EXERCISE PROMPT: When you repeat the records, keep every word exact and drop each picture.

SUPPLIED MATERIAL:
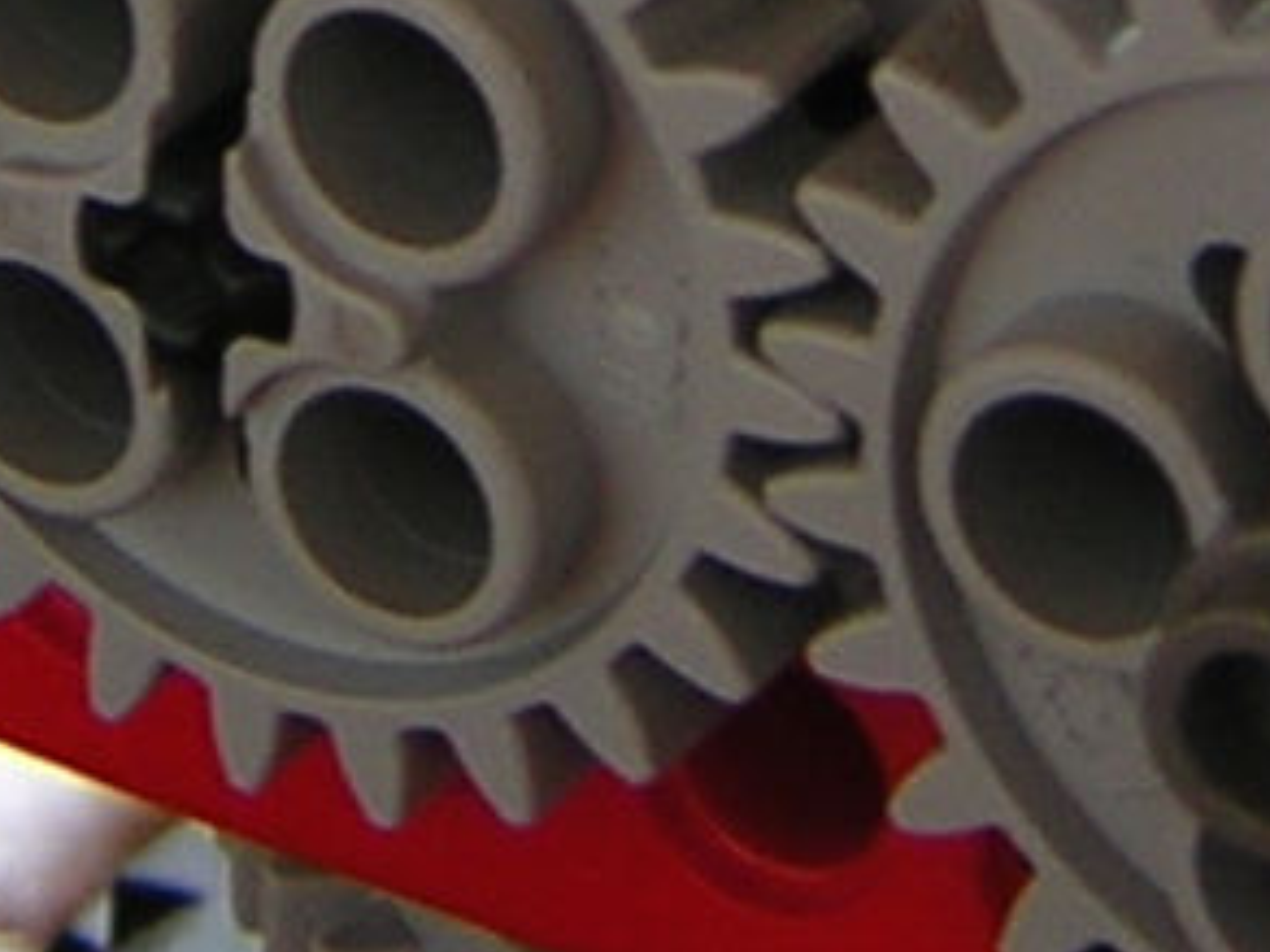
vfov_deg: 7.1
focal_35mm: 197
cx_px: 600
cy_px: -1269
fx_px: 7228
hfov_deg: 10.0
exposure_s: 1/9.4
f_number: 2.6
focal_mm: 4.7
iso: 100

RESULT FOR THIS EXERCISE:
vfov_deg: 7.1
focal_35mm: 197
cx_px: 600
cy_px: -1269
fx_px: 7228
hfov_deg: 10.0
exposure_s: 1/9.4
f_number: 2.6
focal_mm: 4.7
iso: 100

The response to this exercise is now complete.